Until ten years, the cervical spine gradually remained balanced and remained almost unchanged after that28. The curvature of children’s cervical spine changes as it develops, which may explain why the extended time with the growing rod was mainly a risk factor for sagittal cervical imbalance after growing-rod surgery. It can be seen that the cervical alignment was closely related to PJK after the growing rod surgery. PJK is a common long-term complication in EOS patients who underwent growing rod surgery with an incidence of 28% based on our previous study29. It develops for multiple reasons, including posterior ligament complex disruption, junctional disk degeneration, vertebrae fracture, and instrumentation failure30,31. From a biomechanical perspective, the stress over the junctional area increases postoperatively, which may accelerate the degeneration of the disk and ligament. The UIV distal to T2, LIV distal to L3, and postoperative upper thoracic curve of more than 50° are the risk factors for PJK29,32. Therefore, selecting the fixation vertebrae properly and correcting the hyperkyphosis will help to reduce cervical imbalance and keep the cervical alignment healthy during the growing rod surgery treatment.

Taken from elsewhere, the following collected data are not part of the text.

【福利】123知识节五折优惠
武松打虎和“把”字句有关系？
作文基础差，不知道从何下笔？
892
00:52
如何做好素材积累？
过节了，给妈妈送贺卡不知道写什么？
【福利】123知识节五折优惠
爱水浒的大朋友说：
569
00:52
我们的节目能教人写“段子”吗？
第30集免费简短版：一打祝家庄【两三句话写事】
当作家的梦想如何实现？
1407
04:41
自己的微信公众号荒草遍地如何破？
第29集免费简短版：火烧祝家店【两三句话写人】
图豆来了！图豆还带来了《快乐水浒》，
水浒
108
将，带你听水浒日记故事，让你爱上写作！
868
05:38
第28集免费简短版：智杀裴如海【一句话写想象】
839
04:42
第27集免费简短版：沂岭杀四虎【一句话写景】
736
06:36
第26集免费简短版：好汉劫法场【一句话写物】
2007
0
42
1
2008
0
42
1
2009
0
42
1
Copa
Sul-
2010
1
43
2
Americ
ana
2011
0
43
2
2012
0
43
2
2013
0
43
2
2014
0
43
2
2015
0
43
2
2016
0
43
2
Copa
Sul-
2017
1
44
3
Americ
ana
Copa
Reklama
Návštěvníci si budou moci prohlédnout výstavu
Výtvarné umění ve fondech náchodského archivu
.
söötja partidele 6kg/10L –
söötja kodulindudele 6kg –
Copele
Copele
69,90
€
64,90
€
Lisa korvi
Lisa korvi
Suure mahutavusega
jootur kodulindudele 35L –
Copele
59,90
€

Changes in the cervical spine alignment should be addressed when the growth-friendly technique is applied to correct the EOS. PJK after growing rod surgery is difficult to avoid, with an incidence of 17-28% altogether29,32,33,34. The kyphotic change in the cervicothoracic area increases the T1 slope, then the cervical lordosis increases and the cervical spine is in danger of being out of balance. In turn, the imbalance of cervical spine sequences will aggravate the PJK in EOS patients35. Ways to prevent this vicious cycle include selecting the UIV and LIV properly in the preoperative plan and protecting the posterior ligamentous complex (PLC) of the junctional area intraoperatively to decrease the incidence of PJK as much as possible. The risk of neural injury during growing rod adjustments for EOS is low but requires vigilant monitoring and careful surgical technique. The use of neuromonitoring is justified, particularly during primary implantation and exchange surgeries, to minimize the risk of neural injury. In addition, the indication and timing for growing rod surgery should be adequately controlled to avoid surgical intervention.

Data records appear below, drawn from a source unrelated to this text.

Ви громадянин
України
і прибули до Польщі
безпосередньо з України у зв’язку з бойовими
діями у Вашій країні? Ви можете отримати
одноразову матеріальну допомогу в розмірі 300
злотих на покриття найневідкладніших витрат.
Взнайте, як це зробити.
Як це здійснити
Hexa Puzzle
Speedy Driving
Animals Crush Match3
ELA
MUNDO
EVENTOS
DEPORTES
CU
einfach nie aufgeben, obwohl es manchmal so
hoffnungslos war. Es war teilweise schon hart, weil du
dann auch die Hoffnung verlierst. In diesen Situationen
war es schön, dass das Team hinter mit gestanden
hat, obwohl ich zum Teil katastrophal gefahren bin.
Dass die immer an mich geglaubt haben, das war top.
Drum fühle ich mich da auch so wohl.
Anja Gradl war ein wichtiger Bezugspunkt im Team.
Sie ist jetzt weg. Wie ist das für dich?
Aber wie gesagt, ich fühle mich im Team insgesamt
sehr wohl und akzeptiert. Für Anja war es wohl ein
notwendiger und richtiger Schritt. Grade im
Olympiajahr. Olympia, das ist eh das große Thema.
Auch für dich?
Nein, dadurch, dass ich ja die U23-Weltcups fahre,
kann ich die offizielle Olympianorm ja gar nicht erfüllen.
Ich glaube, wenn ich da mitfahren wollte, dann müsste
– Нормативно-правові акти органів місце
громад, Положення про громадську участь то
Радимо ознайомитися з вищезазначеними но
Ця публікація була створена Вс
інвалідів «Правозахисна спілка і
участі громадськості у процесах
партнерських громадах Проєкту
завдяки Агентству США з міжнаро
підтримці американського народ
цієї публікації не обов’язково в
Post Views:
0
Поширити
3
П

We acknowledge several study limitations of this study. Firstly, it was a retrospective study, which limits the reliability of the evidence. Most patients with EOS come from high altitude and remote mountainous areas in China, which causes great difficulties for functional follow-up of patients. Secondly, the sample size was not big enough, and all cases were selected from a single institution, which inspired us to carry out multicenter research and provide more convincing evidence. Due to the poor imaging quality in the follow-up data, the number of included patients was small, and it was difficult to make a comparative analysis of postoperative changes in cervical sagittal position sequence in more EOS patients who received growth rod treatment. We believe that, in terms of EOS research, our centre in China possesses a sufficiently large cohort and patient base, which also paves the way for future studies with even larger sample sizes. Thirdly, most EOS patients come from remote mountainous areas of China, making it very difficult to assess their quality of life and analyze the correlation between cervical spine sequence changes and clinical efficacy.

Conclusions

Cervical sagittal alignment was significantly affected by the growing rod surgery in EOS. Postoperative PJK and the early insertion of the growing rod would lead to a higher incidence of cervical sagittal imbalance.